To start, Spring Tides have nothing to do with either the time of, or the season of, the year. It simply refers to a time of greater than average tidal forces. These increased tidal forces result in tides with higher highs and lower lows than normal resulting in a larger tidal range during this period.
As can be seen from the diagram above, Spring Tides occur only when the Sun, Moon, and Earth are in alignment, during the times of the New Moon or Full Moon occurring on average about every (2) weeks.
While both of these equate to Spring Tides, simple observation tells us that the New Moon Spring Tide will have marginally more tidal effect than Spring Tide at the Full Moon.
Considering that it takes a little time for the ocean’s mass to move, Spring Tides actually occur a couple of days after the sun, moon, and earth alignment.
"Perigean Spring Tides" (the point when the moon is closest to the earth) and when a New or Full Moon occurs at the same time. The effect of gravitational forces amplify at this point and adds to the already increased tidal range of the normal Spring Tide.
When the moon is at a right angles (90 degrees) to the "sun – earth line," the tides are weak. These are known as Neap Tides.
During this time, tidal forces are below average due to counteracting gravitational forces between the sun and the moon. These lessened tidal forces result in tides with lower highs and higher lows than normal resulting in a smaller tidal range during these periods.
Like Spring Tides, they also occur about every (2) weeks when the moon is in either the 1st quarter or the 3rd quarter as shown above.
Often referred to as a "Tidal Bore" or more often than not simply a "Bore." This tidal variant in which the leading edge of the incoming tide forms a wave (or waves) of water that travel up a river or narrow bay against the direction of the river or bay's normal current flow.
Bores are relatively rare and are only found in a few locations worldwide. Usually in areas that have a large tidal range (20+ feet) and the incoming tide is funneled into a shallower, narrowing river or bay from a larger body of water.
The funnel-like shape not only increases the tidal range, but it can also decrease the duration of the flood tide, down to a point where the flood appears as a sudden increase in the water level. A bore takes place only during the flood tide.
The (2) primary features of Tidal Bores are the large amounts of turbulence at the leading edge of the bore and the very loud rumbling noise associated with it.
The most famous of tidal bores is on the Qiantang River in China. The tide rushing into the river mouth from the bay causes a bore which can reach up to 30 feet in height, and travel at up to 22 knots. Needless to say, a bore of this size can be extremely dangerous to both people along the banks as well as marine interests.
Other large Tidal Bores can be found in Canada, the United Kingdom, and the United States; with Bore heights of up to (7) feet.
Tidal Currents are the horizontal movement of the water as it falls from high tide to low tide, or rises from low tide to high tide.

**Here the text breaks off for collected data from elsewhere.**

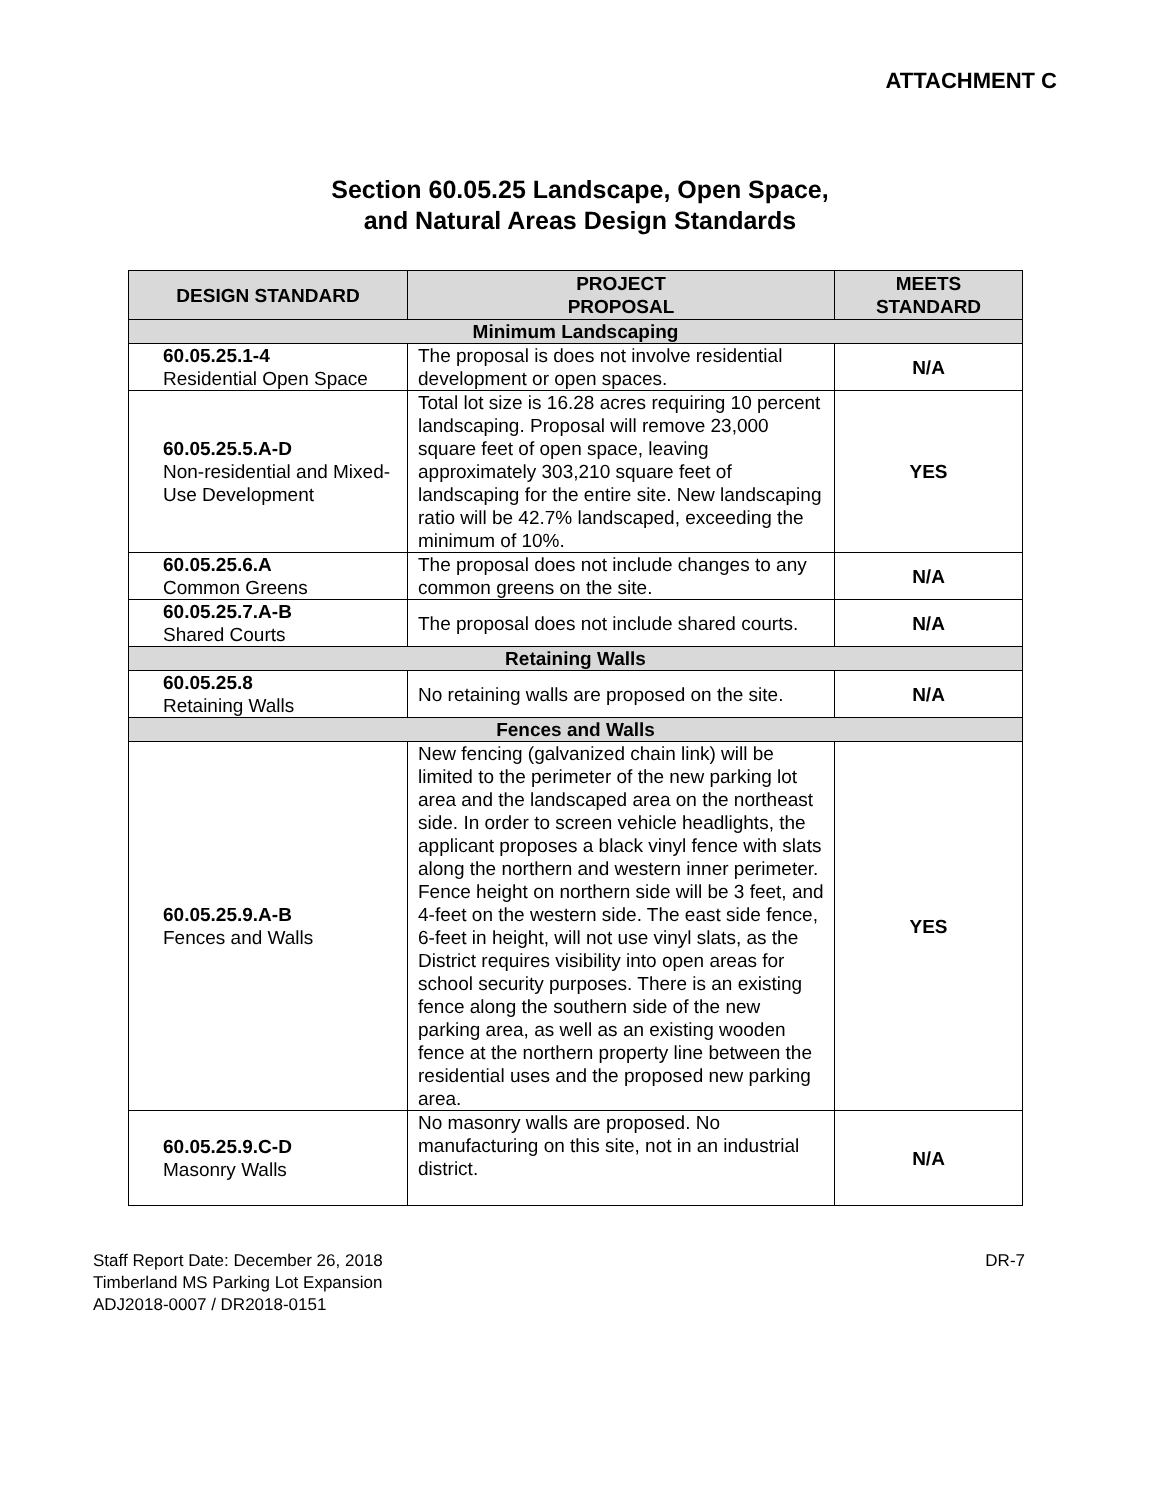ATTACHMENT C
Section 60.05.25 Landscape, Open Space,
and Natural Areas Design Standards
| DESIGN STANDARD | PROJECT PROPOSAL | MEETS STANDARD |
| --- | --- | --- |
| Minimum Landscaping | | |
| 60.05.25.1-4 Residential Open Space | The proposal is does not involve residential development or open spaces. | N/A |
| 60.05.25.5.A-D Non-residential and Mixed-Use Development | Total lot size is 16.28 acres requiring 10 percent landscaping. Proposal will remove 23,000 square feet of open space, leaving approximately 303,210 square feet of landscaping for the entire site. New landscaping ratio will be 42.7% landscaped, exceeding the minimum of 10%. | YES |
| 60.05.25.6.A Common Greens | The proposal does not include changes to any common greens on the site. | N/A |
| 60.05.25.7.A-B Shared Courts | The proposal does not include shared courts. | N/A |
| Retaining Walls | | |
| 60.05.25.8 Retaining Walls | No retaining walls are proposed on the site. | N/A |
| Fences and Walls | | |
| 60.05.25.9.A-B Fences and Walls | New fencing (galvanized chain link) will be limited to the perimeter of the new parking lot area and the landscaped area on the northeast side. In order to screen vehicle headlights, the applicant proposes a black vinyl fence with slats along the northern and western inner perimeter. Fence height on northern side will be 3 feet, and 4-feet on the western side. The east side fence, 6-feet in height, will not use vinyl slats, as the District requires visibility into open areas for school security purposes. There is an existing fence along the southern side of the new parking area, as well as an existing wooden fence at the northern property line between the residential uses and the proposed new parking area. | YES |
| 60.05.25.9.C-D Masonry Walls | No masonry walls are proposed. No manufacturing on this site, not in an industrial district. | N/A |
Staff Report Date: December 26, 2018
Timberland MS Parking Lot Expansion
ADJ2018-0007 / DR2018-0151
DR-7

Maximum tidal currents typically occur about halfway through both rising and falling tides.
This horizontal water movement quite often lessens to zero or near zero as the tide approaches or reaches either full high or full low. This lack of horizontal water movement is also known as "Slack Water." It is worth noting that slack water does not always occur at the top or bottom of the tides. Slack Water can sometimes precede or follow high and low waters by significant amounts of time especially in what is referred to as constricted waters.

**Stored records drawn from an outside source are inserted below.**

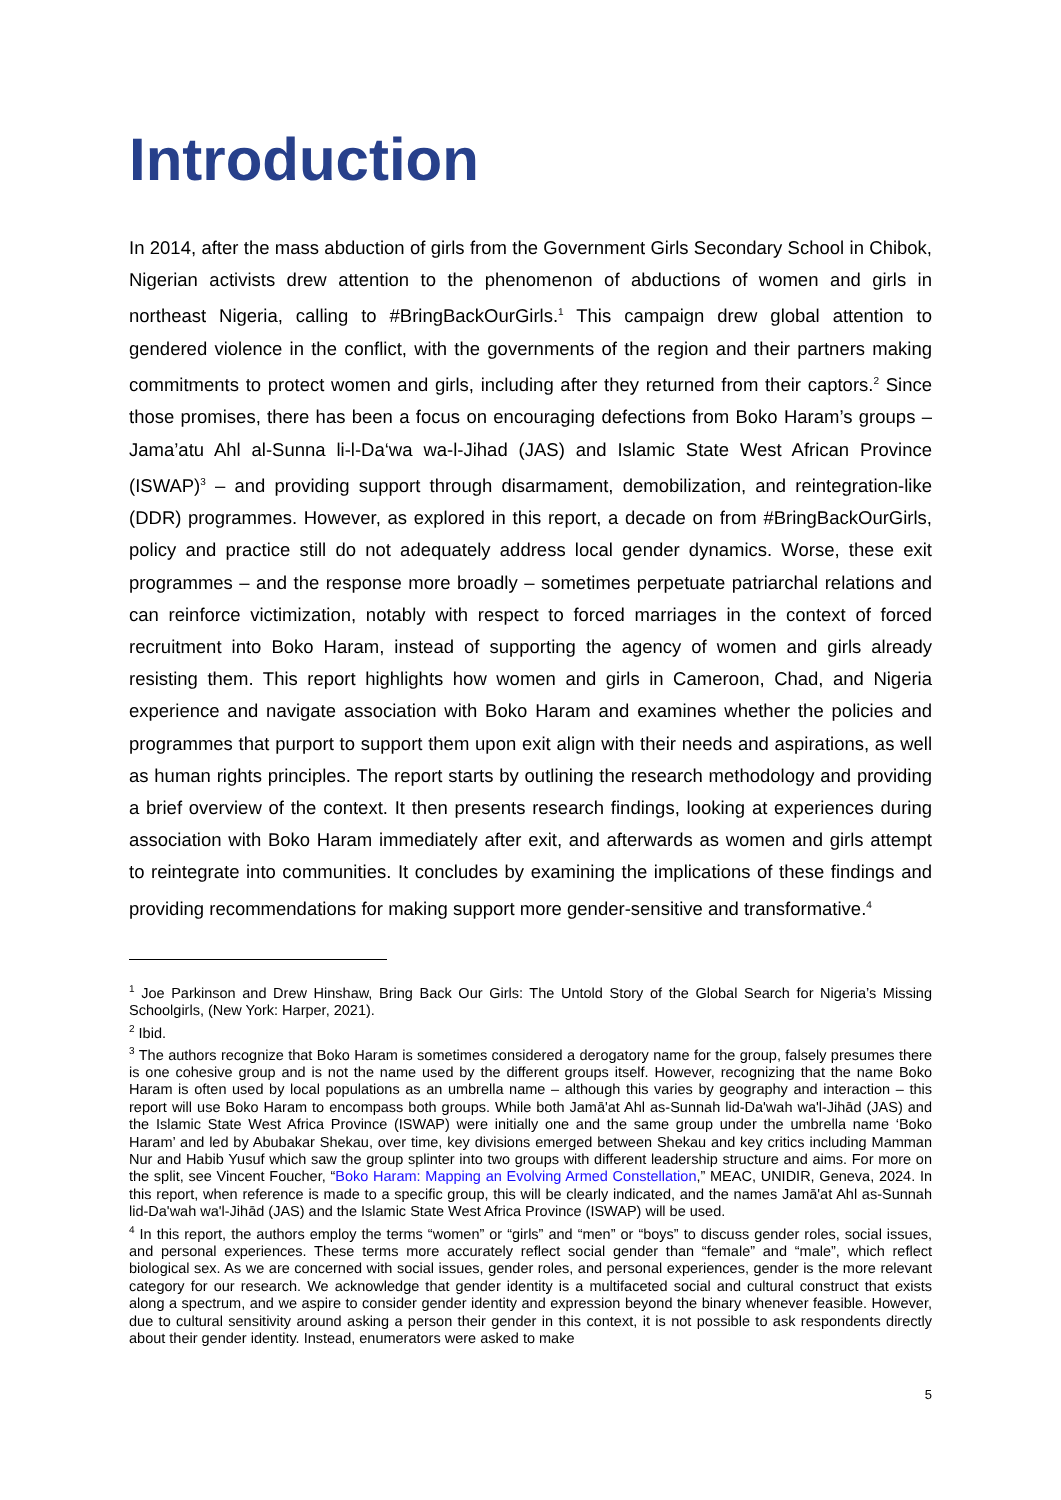Introduction
In 2014, after the mass abduction of girls from the Government Girls Secondary School in Chibok, Nigerian activists drew attention to the phenomenon of abductions of women and girls in northeast Nigeria, calling to #BringBackOurGirls.<sup>1</sup> This campaign drew global attention to gendered violence in the conflict, with the governments of the region and their partners making commitments to protect women and girls, including after they returned from their captors.<sup>2</sup> Since those promises, there has been a focus on encouraging defections from Boko Haram’s groups – Jama’atu Ahl al-Sunna li-l-Da‘wa wa-l-Jihad (JAS) and Islamic State West African Province (ISWAP)<sup>3</sup> – and providing support through disarmament, demobilization, and reintegration-like (DDR) programmes. However, as explored in this report, a decade on from #BringBackOurGirls, policy and practice still do not adequately address local gender dynamics. Worse, these exit programmes – and the response more broadly – sometimes perpetuate patriarchal relations and can reinforce victimization, notably with respect to forced marriages in the context of forced recruitment into Boko Haram, instead of supporting the agency of women and girls already resisting them. This report highlights how women and girls in Cameroon, Chad, and Nigeria experience and navigate association with Boko Haram and examines whether the policies and programmes that purport to support them upon exit align with their needs and aspirations, as well as human rights principles. The report starts by outlining the research methodology and providing a brief overview of the context. It then presents research findings, looking at experiences during association with Boko Haram immediately after exit, and afterwards as women and girls attempt to reintegrate into communities. It concludes by examining the implications of these findings and providing recommendations for making support more gender-sensitive and transformative.<sup>4</sup>
<sup>1</sup> Joe Parkinson and Drew Hinshaw, Bring Back Our Girls: The Untold Story of the Global Search for Nigeria’s Missing Schoolgirls, (New York: Harper, 2021).
<sup>2</sup> Ibid.
<sup>3</sup> The authors recognize that Boko Haram is sometimes considered a derogatory name for the group, falsely presumes there is one cohesive group and is not the name used by the different groups itself. However, recognizing that the name Boko Haram is often used by local populations as an umbrella name – although this varies by geography and interaction – this report will use Boko Haram to encompass both groups. While both Jamā'at Ahl as-Sunnah lid-Da'wah wa'l-Jihād (JAS) and the Islamic State West Africa Province (ISWAP) were initially one and the same group under the umbrella name ‘Boko Haram’ and led by Abubakar Shekau, over time, key divisions emerged between Shekau and key critics including Mamman Nur and Habib Yusuf which saw the group splinter into two groups with different leadership structure and aims. For more on the split, see Vincent Foucher, “Boko Haram: Mapping an Evolving Armed Constellation,” MEAC, UNIDIR, Geneva, 2024. In this report, when reference is made to a specific group, this will be clearly indicated, and the names Jamā'at Ahl as-Sunnah lid-Da'wah wa'l-Jihād (JAS) and the Islamic State West Africa Province (ISWAP) will be used.
<sup>4</sup> In this report, the authors employ the terms “women” or “girls” and “men” or “boys” to discuss gender roles, social issues, and personal experiences. These terms more accurately reflect social gender than “female” and “male”, which reflect biological sex. As we are concerned with social issues, gender roles, and personal experiences, gender is the more relevant category for our research. We acknowledge that gender identity is a multifaceted social and cultural construct that exists along a spectrum, and we aspire to consider gender identity and expression beyond the binary whenever feasible. However, due to cultural sensitivity around asking a person their gender in this context, it is not possible to ask respondents directly about their gender identity. Instead, enumerators were asked to make
5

While ocean Tidal Currents are generally weak, those near estuary entrances, narrow straits and inlets, often create current speeds that can be problematic or beneficial depending on your direction of travel. There are some, that can be rated as dangerous reaching speeds greater than 6 knots through narrow straits or canals.
As can be seen there is a lot that goes into the question of "When is the next high tide?" We hope that we were able to provide you with a little more detail into the mechanics of that question without giving you a migraine. With that said, we will wrap this up before you begin thinking about how great the cartoon network on TV really is!